Ospite pomeridiano del BIF&ST 2019 è il regista Claudio Giovannesi che, insieme a Maurizio Braucci e Roberto Saviano hanno vinto il Premio Luciano Vincenzoni per la migliore sceneggiatura per La paranza dei bambini di cui Giovannesi è anche regista.
La genesi de La paranza dei bambini
Com’è nato il film La paranza dei bambini? In questo video Claudio Giovannesi racconta la genesi del film e l’intento di voler raccontare la malavita napoletana da un punto di vista differente che è quella dei ragazzi e della loro perdita di innocenza. Il film è ispirato al libro di Roberto Saviano ma se ne allontana un po’ anche perché Giovannesi racconta spesso l’adolescenza nei suoi film
Nei suoi film non c’è mai un giudizio ma la macchina da presa si affianca al protagonista e si immedesima in lui. Nel caso di questo film i ragazzi non hanno coscienza del senso di illegalità degli atti che fanno ma la vivono come un gioco e nel film questo aspetto è evidente. Tra l’altro i giovani attori stessi avevano avuto, durante le riprese, una fascinazione per le armi.
Infine per Giovannesi raccontare il film dal punto di vista dei ragazzi significa assenza totale degli adulti
La scelta dei protagonisti del film
In questo video Claudio Giovannesi racconta il casting del film La paranza dei bambini. Non erano i ragazzi a venire a fare i provini ma sono stati loro a cercarli nei bar, nelle piazzette, nei campi di calcio. Il protagonista per esempio lavorava e continua a lavorare in un bar. Il film è girato nel rione Sanità e nei quartieri spagnoli di Napoli, quartieri centrali che sono ancora popolari dove hanno girato anche De Sica o Edoardo De Filippo. Per non essere invadenti la produzione ha cercato inoltre di rendere partecipi gli abitanti dei quartieri facendoli lavorare per il film
Il finale aperto de La Paranza dei bambini
Non ci sarà un seguito de La paranza dei bambini ma tutti i film di Claudio Giovannesi hanno un finale aperto che però, secondo il regista, fa intuire il seguito. Per quanto i ragazzi vivano la violenza da adulti, in fondo sono ancora dei ragazzini come è evidente nelle storie d’amore nelle quali viene fuori la loro innocenza. Infine racconta le reazioni dei film ai festival soprattutto da parte dei ragazzi che non hanno problemi con i sottotitoli
Francesco Di Napoli e Daphne Scoccia, protagonisti inconsapevoli e futuri attori
Puoi scommettere sul futuro di attore del protagonista Francesco Di Napoli?

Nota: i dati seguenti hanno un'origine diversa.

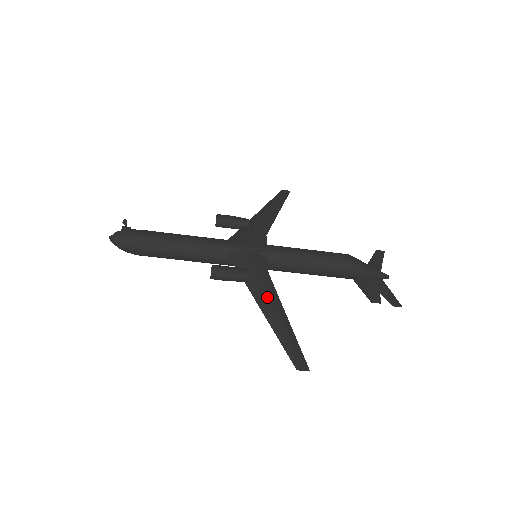
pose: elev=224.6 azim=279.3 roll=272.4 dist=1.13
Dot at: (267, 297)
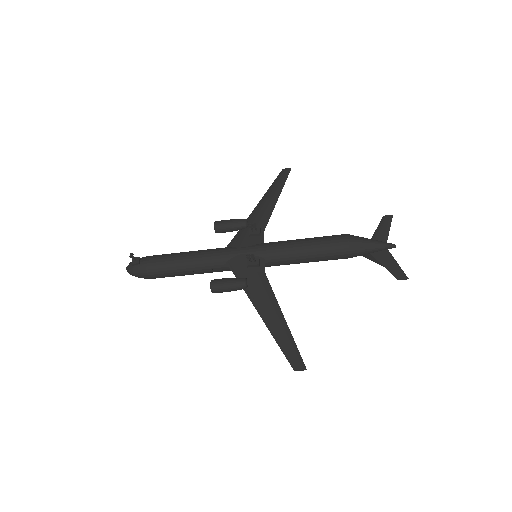
Dot at: (264, 302)
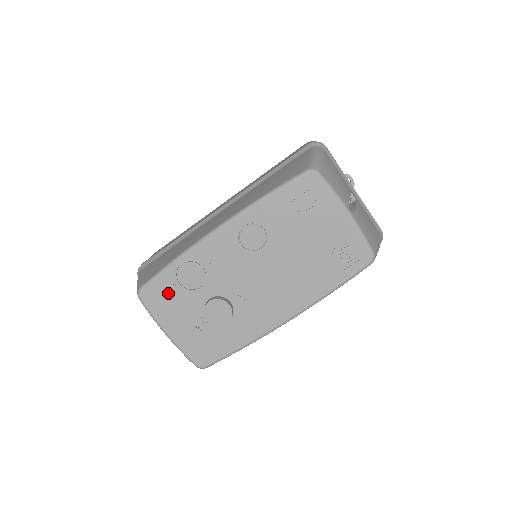
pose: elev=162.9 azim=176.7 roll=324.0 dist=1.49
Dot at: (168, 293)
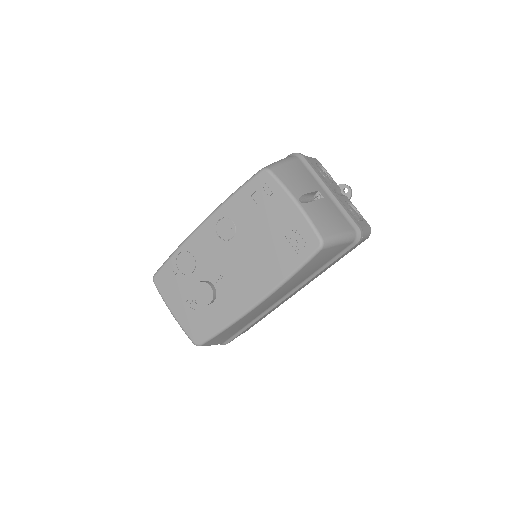
Dot at: (171, 278)
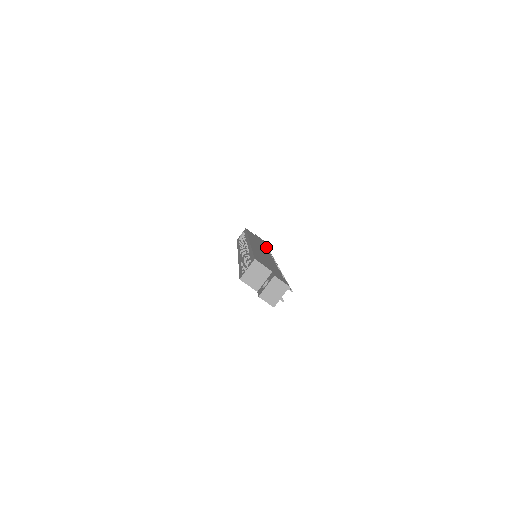
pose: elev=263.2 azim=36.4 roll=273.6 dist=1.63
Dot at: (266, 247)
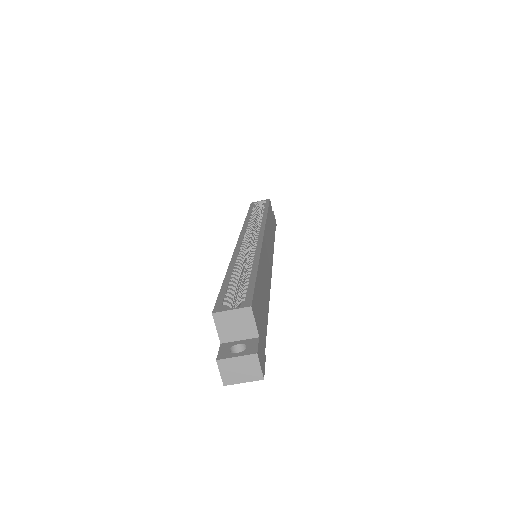
Dot at: occluded
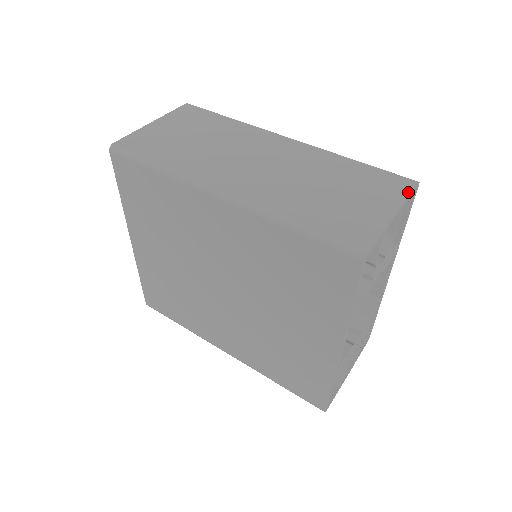
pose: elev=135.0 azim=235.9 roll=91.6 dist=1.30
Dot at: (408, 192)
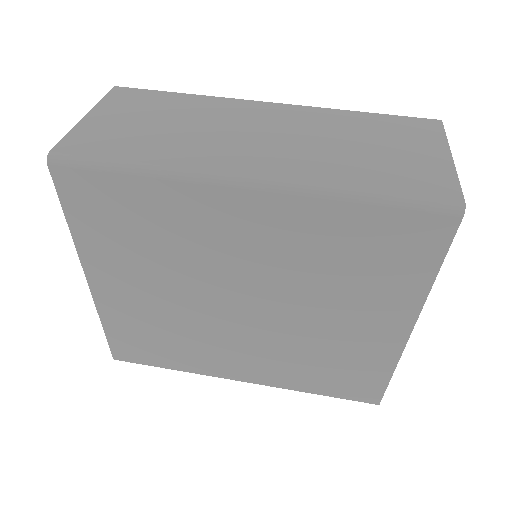
Dot at: (442, 132)
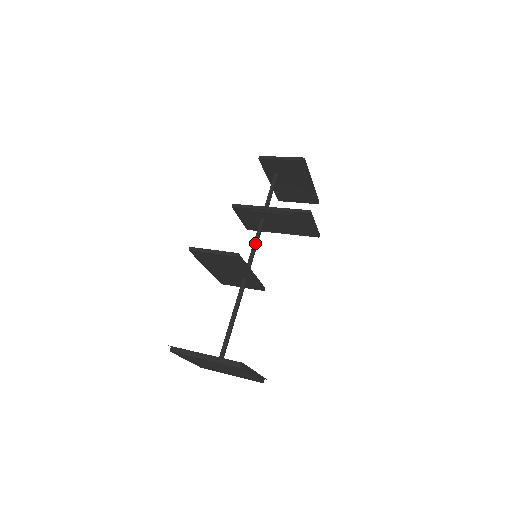
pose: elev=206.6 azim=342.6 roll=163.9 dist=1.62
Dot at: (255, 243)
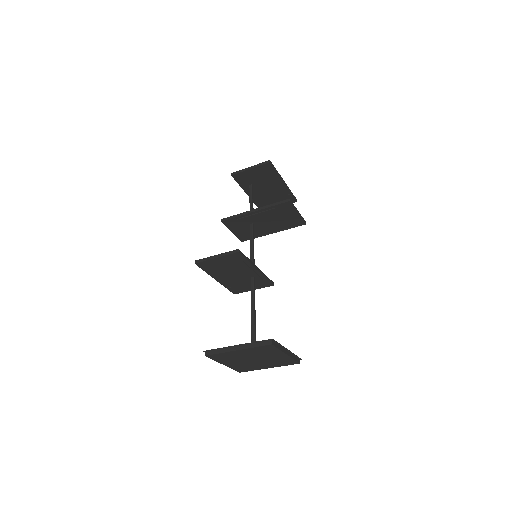
Dot at: (251, 245)
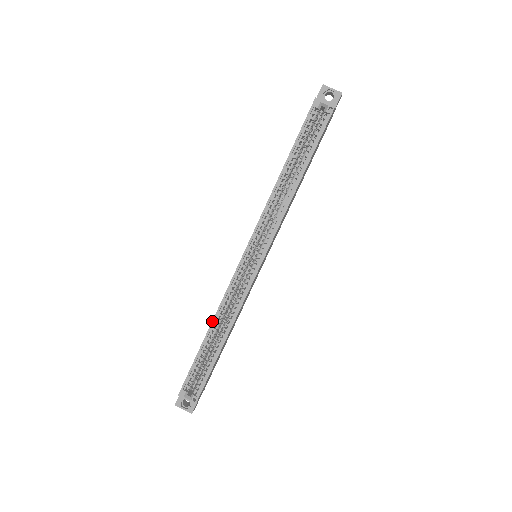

Claudio Giovannesi: Si assolutamente perché innanzitutto non è vero che i ragazzi presi dalla strada interpretano se stessi. A parte che già interpretare se stessi è un lavoro difficilissimo perché significa essere vivo davanti alla telecamera e non essere finto. In più Francesco non era un delinquente perché nella vita faceva il barista non faceva il criminale quindi comunque ha dovuto studiare un personaggio.

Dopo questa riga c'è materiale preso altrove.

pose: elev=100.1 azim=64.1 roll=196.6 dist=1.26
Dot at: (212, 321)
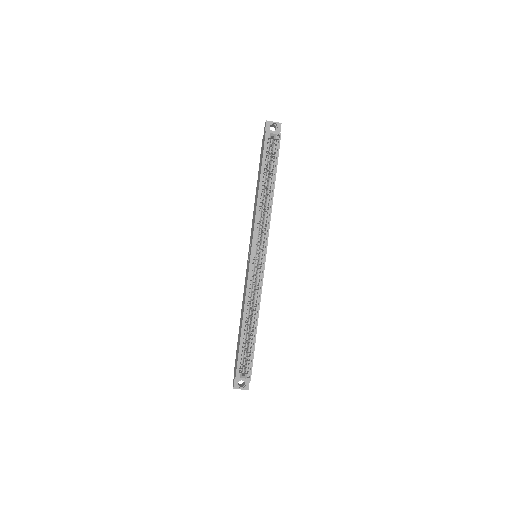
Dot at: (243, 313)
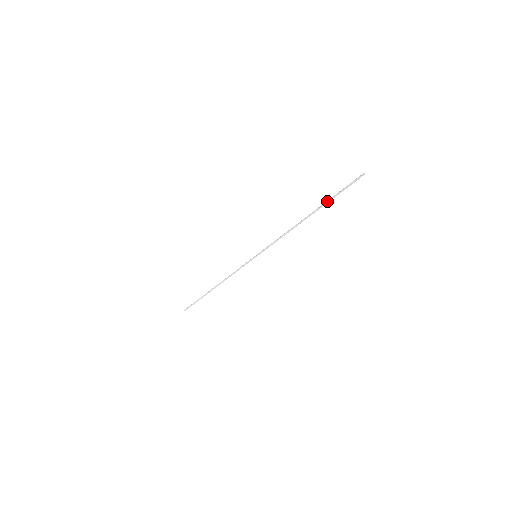
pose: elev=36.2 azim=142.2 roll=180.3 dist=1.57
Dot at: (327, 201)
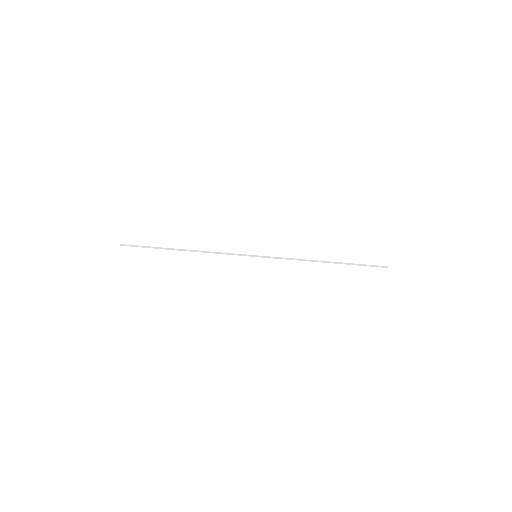
Dot at: (350, 263)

Che cosa lo ha avvantaggiato? Il fatto che l’esperienza di vita che aveva avuto lo aveva portato a conoscere da vicino delle storie simili a quelle per cui era capace di comprendere e di raccontare. Però Francesco ha fatto un lavoro sulla trasformazione del personaggio identico al lavoro che fanno attori professionisti per cui secondo me proseguirà questa strada e dalla sua ha anche la giovane età (17 anni).

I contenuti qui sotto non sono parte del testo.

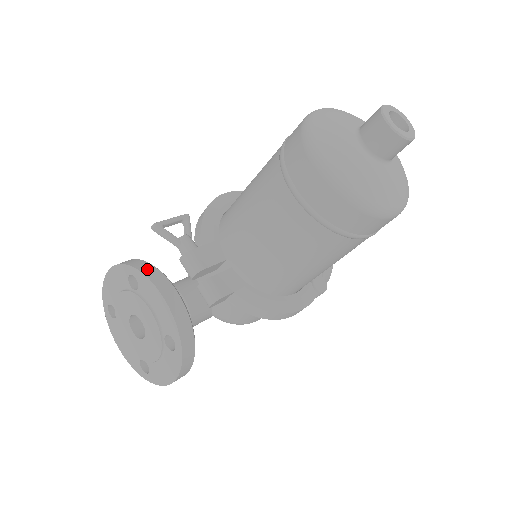
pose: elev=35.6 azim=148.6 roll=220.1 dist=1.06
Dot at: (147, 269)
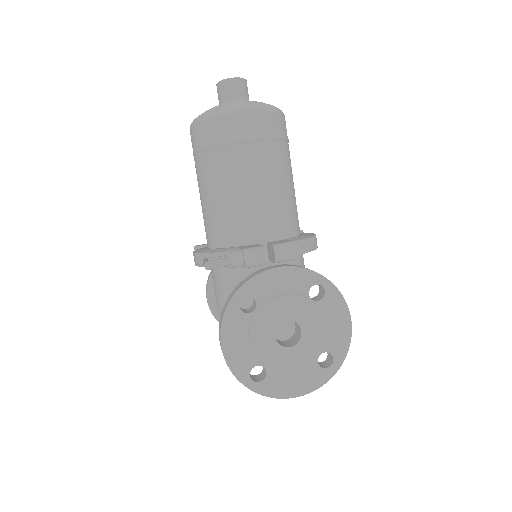
Dot at: (243, 282)
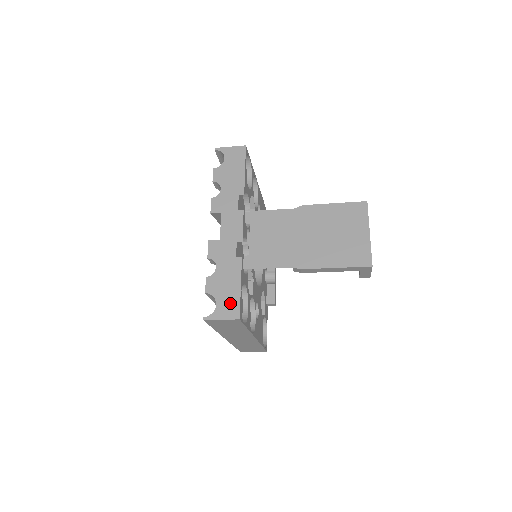
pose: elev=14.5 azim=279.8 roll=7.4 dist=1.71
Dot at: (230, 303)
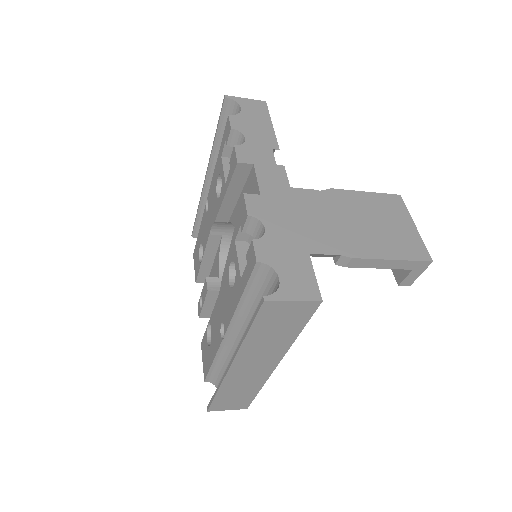
Dot at: (301, 277)
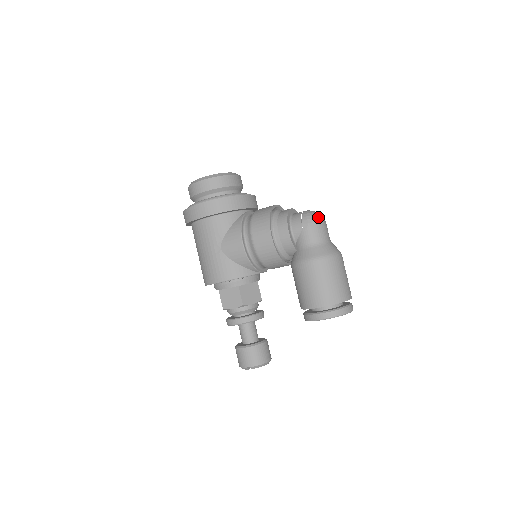
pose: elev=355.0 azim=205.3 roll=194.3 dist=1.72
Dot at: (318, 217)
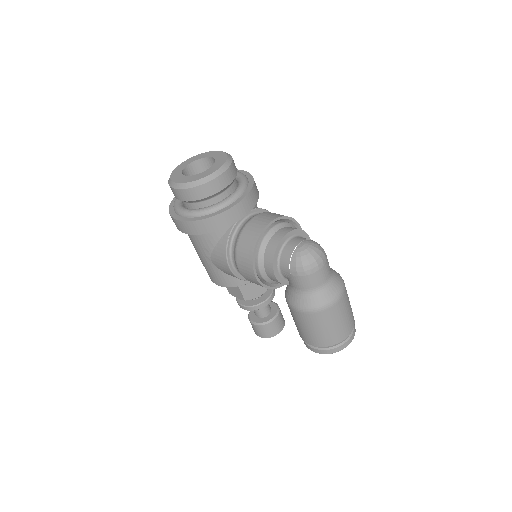
Dot at: (310, 264)
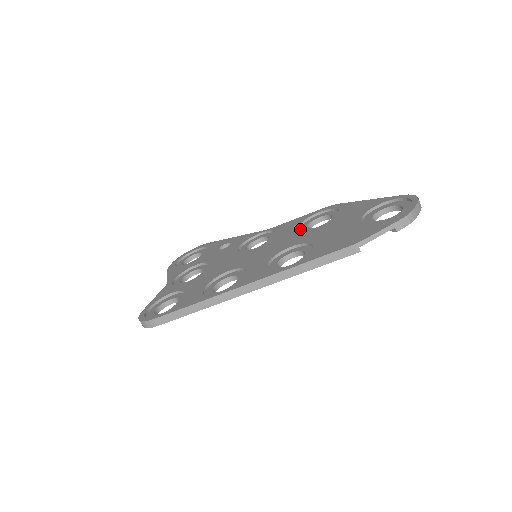
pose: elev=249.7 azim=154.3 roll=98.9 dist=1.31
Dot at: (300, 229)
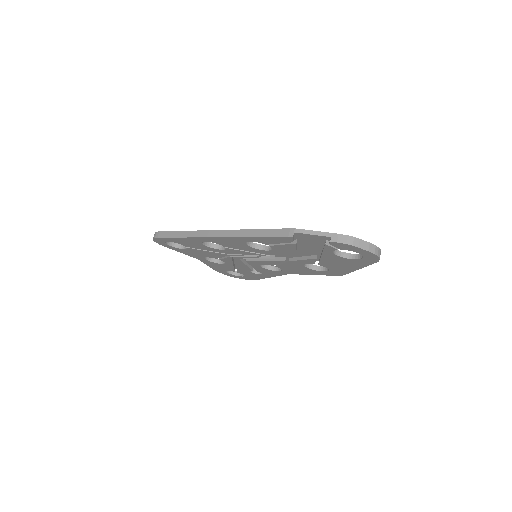
Dot at: occluded
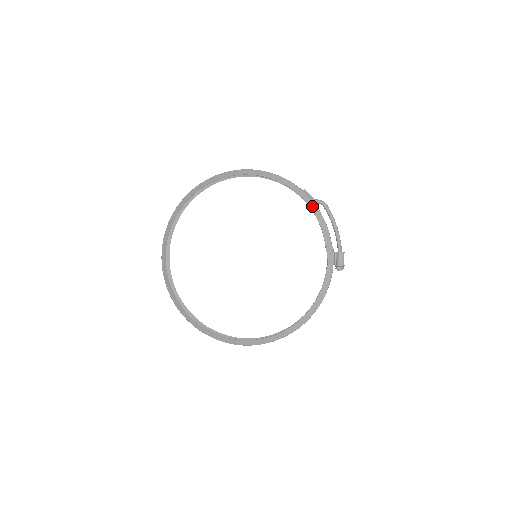
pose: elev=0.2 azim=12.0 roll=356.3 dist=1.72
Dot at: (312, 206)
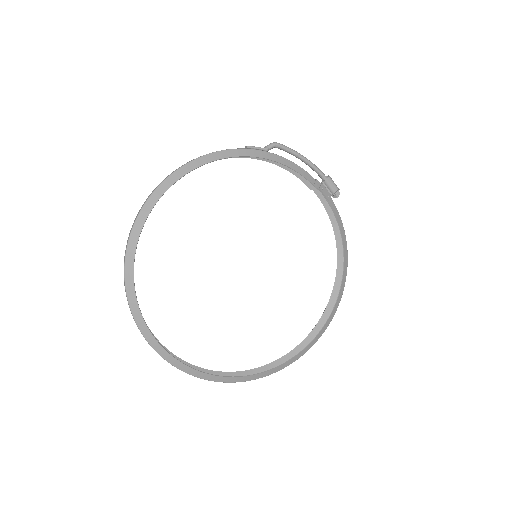
Dot at: (270, 157)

Anche Daphne Scoccia, protagonista di Fiore ha fatto la stessa impressione…
Claudio Giovannesi: No Daphne era totalmente inconsapevole, lavorare con lei era come avere un gatto siamese meraviglioso e cercare di cogliere l’attimo. Durante le riprese non era molto cosciente di quello che stava facendo ma viveva in maniera molto forte il suo personaggio e quindi alla fine è stata molto brava. Ha finito il film lo ha visto e ha detto: ‘Ah ora ho capito quello che stavamo facendo’. Poi da lì ha fatto altri lavori e tutti i registi con cui ha lavorato mi hanno detto che era bravissima e disciplinata.